Collected data:
────

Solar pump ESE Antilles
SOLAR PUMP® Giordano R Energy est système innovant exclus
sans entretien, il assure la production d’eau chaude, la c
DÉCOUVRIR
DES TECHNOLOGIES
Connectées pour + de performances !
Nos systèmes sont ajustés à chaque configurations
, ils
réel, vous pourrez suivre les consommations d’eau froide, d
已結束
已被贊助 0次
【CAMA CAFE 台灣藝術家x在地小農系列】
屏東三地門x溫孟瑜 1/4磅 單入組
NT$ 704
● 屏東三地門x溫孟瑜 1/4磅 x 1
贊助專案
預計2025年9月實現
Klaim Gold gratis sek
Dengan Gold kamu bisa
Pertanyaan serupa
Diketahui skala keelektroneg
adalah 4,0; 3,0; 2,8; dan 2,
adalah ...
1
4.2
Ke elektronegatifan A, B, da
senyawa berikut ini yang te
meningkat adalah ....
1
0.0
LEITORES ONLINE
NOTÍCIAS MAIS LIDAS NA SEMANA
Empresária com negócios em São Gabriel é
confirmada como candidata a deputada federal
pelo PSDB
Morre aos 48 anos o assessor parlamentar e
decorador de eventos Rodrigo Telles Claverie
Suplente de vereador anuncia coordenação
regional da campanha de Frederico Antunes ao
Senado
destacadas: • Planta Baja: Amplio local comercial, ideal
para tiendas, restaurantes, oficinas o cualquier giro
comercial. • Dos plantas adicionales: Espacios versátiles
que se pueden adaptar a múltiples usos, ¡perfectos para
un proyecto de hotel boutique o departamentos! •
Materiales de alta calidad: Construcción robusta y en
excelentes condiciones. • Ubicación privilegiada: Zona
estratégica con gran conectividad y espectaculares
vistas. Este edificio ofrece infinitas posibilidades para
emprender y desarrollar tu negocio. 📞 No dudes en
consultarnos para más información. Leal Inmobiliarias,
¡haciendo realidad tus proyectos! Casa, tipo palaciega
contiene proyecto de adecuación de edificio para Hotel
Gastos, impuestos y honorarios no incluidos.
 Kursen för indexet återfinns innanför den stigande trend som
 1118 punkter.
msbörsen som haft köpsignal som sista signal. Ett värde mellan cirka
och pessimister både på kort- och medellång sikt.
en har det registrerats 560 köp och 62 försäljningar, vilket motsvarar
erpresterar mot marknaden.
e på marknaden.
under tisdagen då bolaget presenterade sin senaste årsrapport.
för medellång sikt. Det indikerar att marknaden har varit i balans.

────

*WHAT NEEDS TO BE DONE*
Write out every line of the data above, changing no character and keeping the original line breaks.

*SOLUTION*
Solar pump ESE Antilles
SOLAR PUMP® Giordano R Energy est système innovant exclus
sans entretien, il assure la production d’eau chaude, la c
DÉCOUVRIR
DES TECHNOLOGIES
Connectées pour + de performances !
Nos systèmes sont ajustés à chaque configurations
, ils
réel, vous pourrez suivre les consommations d’eau froide, d
已結束
已被贊助 0次
【CAMA CAFE 台灣藝術家x在地小農系列】
屏東三地門x溫孟瑜 1/4磅 單入組
NT$ 704
● 屏東三地門x溫孟瑜 1/4磅 x 1
贊助專案
預計2025年9月實現
Klaim Gold gratis sek
Dengan Gold kamu bisa
Pertanyaan serupa
Diketahui skala keelektroneg
adalah 4,0; 3,0; 2,8; dan 2,
adalah ...
1
4.2
Ke elektronegatifan A, B, da
senyawa berikut ini yang te
meningkat adalah ....
1
0.0
LEITORES ONLINE
NOTÍCIAS MAIS LIDAS NA SEMANA
Empresária com negócios em São Gabriel é
confirmada como candidata a deputada federal
pelo PSDB
Morre aos 48 anos o assessor parlamentar e
decorador de eventos Rodrigo Telles Claverie
Suplente de vereador anuncia coordenação
regional da campanha de Frederico Antunes ao
Senado
destacadas: • Planta Baja: Amplio local comercial, ideal
para tiendas, restaurantes, oficinas o cualquier giro
comercial. • Dos plantas adicionales: Espacios versátiles
que se pueden adaptar a múltiples usos, ¡perfectos para
un proyecto de hotel boutique o departamentos! •
Materiales de alta calidad: Construcción robusta y en
excelentes condiciones. • Ubicación privilegiada: Zona
estratégica con gran conectividad y espectaculares
vistas. Este edificio ofrece infinitas posibilidades para
emprender y desarrollar tu negocio. 📞 No dudes en
consultarnos para más información. Leal Inmobiliarias,
¡haciendo realidad tus proyectos! Casa, tipo palaciega
contiene proyecto de adecuación de edificio para Hotel
Gastos, impuestos y honorarios no incluidos.
 Kursen för indexet återfinns innanför den stigande trend som
 1118 punkter.
msbörsen som haft köpsignal som sista signal. Ett värde mellan cirka
och pessimister både på kort- och medellång sikt.
en har det registrerats 560 köp och 62 försäljningar, vilket motsvarar
erpresterar mot marknaden.
e på marknaden.
under tisdagen då bolaget presenterade sin senaste årsrapport.
för medellång sikt. Det indikerar att marknaden har varit i balans.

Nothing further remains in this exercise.